- [Selected text]
┌──

These constitutions imitate those of France and the United States in the democratic tendencies of the one and the federalism of the other; they are charters of a generous and hybrid species. The presidential régime exists in reality as in the United States; the parliaments are important in virtue of the constitution, but in actual political life are powerless in face of the pressure exercised by the military chiefs. The theory of the social pact and the ideology of the revolutionary are predominant in public speech.

The motives of the civil wars vary. In Ecuador men fight for the caudillos; in Colombia, for ideas; in Chili, for or against the oligarchy. All the national forces are involved in these wars. Revolution is the common heritage of these nations. The races which peopled America were warrior races, both Indians and Spaniards, and their warlike spirit explains the disorder of the republics. Castes and traditions are inimical: the psychological instability characteristic of primitive peoples wars upon discipline and authority.

Two social classes—the military class and the intellectual or university class—had been in opposition since the origin of the Republic. They disputed the supreme power, or sometimes the intellectuals sided with the generals. The "doctors," by aid of reasonings of Byzantine subtlety, justified the dictatorships as well as the Revolution. A Venezuelan deputy, Coto-Paul, in 1811, pronounced a lyrical eulogy of anarchy.

The generals distrusted the lawyers, who represented the intellectual tradition of the colony: Paez hated the juriconsults as Napoleon hated ideologists. And the "doctors," vanquished by the military power, became the docile secretaries of generals and caudillos; they drafted laws and constitutions, and expressed in polished formulæ the rude intentions of the chiefs. To the violence of these latter they opposed subtlety; to the ignorance of despots, the scholastic ease and knowledge acquired in the universities of Spain.

To the struggles of classes was added the war of races; the half-breeds fought against the national oligarchy; the new American class was hostile to the aristocracy of the capitals. The Indians lived in the towns of the interior, in which the colonial isolation was unchanged; the metropolis—Buenos-Ayres, Lima, or Caracas—was still Spanish and increasingly alien. On the coast, where feeling was more mobile and will more variable, the ideas of reform took root; exotic ideas and customs were introduced; while the Sierra,[1] more American than the coast, remained slow and gloomy, and ignorant of the brilliant unrest of the capitals. Thus a triple movement came into being; inferior castes rose against the colonial aristocracy, the provinces against the all-absorbing metropolis, and the half-caste Sierra against the cosmopolitan seaboard.

└──

- [Problem set]
(A) Rewrite the passage on the South American republics, beginning at the words "The generals distrusted" and stopping after "universities of Spain.", and switch "lawyers" to "attorneys" throughout.
(B) Carry the passage on the South American republics forward from its final sentence.

- [Supplied entries]
┌──

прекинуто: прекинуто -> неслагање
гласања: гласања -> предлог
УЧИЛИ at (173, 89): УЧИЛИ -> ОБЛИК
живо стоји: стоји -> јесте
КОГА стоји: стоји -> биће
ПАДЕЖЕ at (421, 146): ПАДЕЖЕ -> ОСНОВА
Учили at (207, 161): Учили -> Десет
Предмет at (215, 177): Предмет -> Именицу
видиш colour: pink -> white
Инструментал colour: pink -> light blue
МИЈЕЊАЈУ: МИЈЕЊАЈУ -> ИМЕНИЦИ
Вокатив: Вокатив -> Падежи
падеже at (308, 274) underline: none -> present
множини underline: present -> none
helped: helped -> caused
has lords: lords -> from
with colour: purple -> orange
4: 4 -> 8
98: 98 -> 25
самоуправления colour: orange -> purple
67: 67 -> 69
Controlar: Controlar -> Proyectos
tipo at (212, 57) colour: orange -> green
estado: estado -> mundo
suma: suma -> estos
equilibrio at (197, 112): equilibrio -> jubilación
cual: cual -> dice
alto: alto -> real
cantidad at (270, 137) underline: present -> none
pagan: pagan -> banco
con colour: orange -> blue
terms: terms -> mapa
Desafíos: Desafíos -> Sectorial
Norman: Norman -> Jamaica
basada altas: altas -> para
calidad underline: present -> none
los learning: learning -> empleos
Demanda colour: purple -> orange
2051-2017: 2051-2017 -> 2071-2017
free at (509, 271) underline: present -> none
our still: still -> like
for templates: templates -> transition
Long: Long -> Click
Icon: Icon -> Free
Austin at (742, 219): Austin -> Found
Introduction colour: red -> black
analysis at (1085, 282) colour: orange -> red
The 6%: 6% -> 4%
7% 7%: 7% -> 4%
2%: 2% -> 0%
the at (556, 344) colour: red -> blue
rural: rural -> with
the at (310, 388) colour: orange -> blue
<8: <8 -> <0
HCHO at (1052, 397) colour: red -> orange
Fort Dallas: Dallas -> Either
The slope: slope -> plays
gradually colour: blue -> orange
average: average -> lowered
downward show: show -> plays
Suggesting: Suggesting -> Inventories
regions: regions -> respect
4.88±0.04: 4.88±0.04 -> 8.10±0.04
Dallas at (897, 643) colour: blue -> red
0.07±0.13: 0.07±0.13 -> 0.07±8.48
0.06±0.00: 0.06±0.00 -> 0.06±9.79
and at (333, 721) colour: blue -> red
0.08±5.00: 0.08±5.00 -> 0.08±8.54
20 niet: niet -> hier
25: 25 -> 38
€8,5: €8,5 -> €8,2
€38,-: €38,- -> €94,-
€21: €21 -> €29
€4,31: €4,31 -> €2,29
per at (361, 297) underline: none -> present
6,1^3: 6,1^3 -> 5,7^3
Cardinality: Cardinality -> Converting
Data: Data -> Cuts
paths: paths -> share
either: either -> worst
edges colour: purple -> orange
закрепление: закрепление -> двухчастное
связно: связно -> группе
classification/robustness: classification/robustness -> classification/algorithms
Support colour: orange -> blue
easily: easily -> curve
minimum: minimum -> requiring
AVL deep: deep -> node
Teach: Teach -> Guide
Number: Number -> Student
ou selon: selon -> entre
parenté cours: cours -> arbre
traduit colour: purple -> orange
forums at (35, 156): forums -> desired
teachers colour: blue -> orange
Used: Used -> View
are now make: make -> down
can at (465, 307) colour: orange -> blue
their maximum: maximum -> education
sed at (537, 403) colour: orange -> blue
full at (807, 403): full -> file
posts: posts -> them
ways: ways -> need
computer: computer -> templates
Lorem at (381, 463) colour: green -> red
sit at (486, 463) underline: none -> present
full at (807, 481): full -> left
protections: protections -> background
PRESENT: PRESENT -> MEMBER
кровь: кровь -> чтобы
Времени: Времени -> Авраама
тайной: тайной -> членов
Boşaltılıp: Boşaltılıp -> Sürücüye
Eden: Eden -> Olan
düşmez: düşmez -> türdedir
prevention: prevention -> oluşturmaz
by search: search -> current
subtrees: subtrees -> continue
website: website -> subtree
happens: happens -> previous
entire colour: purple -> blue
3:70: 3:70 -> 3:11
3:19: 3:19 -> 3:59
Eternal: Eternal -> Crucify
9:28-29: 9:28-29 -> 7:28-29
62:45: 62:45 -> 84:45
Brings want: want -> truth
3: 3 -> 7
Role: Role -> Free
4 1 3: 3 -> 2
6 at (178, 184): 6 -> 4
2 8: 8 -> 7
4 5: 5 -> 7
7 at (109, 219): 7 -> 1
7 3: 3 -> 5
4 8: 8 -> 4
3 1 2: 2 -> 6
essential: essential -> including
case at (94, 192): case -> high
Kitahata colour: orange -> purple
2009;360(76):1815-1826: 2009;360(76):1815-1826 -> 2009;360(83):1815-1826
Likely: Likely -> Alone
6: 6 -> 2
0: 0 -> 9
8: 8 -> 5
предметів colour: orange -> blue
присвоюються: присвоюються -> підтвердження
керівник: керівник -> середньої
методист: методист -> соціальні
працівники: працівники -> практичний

└──

- [Written responses]
(A)
The generals distrusted the attorneys, who represented the intellectual tradition of the colony: Paez hated the juriconsults as Napoleon hated ideologists. And the "doctors," vanquished by the military power, became the docile secretaries of generals and caudillos; they drafted laws and constitutions, and expressed in polished formulæ the rude intentions of the chiefs. To the violence of these latter they opposed subtlety; to the ignorance of despots, the scholastic ease and knowledge acquired in the universities of Spain.

(B)
The provinces desired autonomy; the capitals, monopoly and unity; the metropolis was liberal, the Sierra conservative. The political conflict might know a change of names, but this antagonism was universal. The leaders disguised their deep-seated ambitions under a cloak of general ideas; they supported unity or federation, the military or the civil régime, Catholicism or radicalism. In Argentina the provinces fought against the capital; in Venezuela the coloured middle class against the oligarchies; in Chili the liberals against the pelucones, the proprietors of the soil; in Mexico the federals fought the monarchists; in Ecuador the radicals opposed the conservatives; in Peru the conflict was between the "civilists" and military caudillos. In the diversity of these quarrels we see one essential principle: two classes were in conflict—the proprietors of the latifundia and the poverty-stricken people, the Spaniards and the half-breeds, or the oligarchs and generals of a barbarous democracy.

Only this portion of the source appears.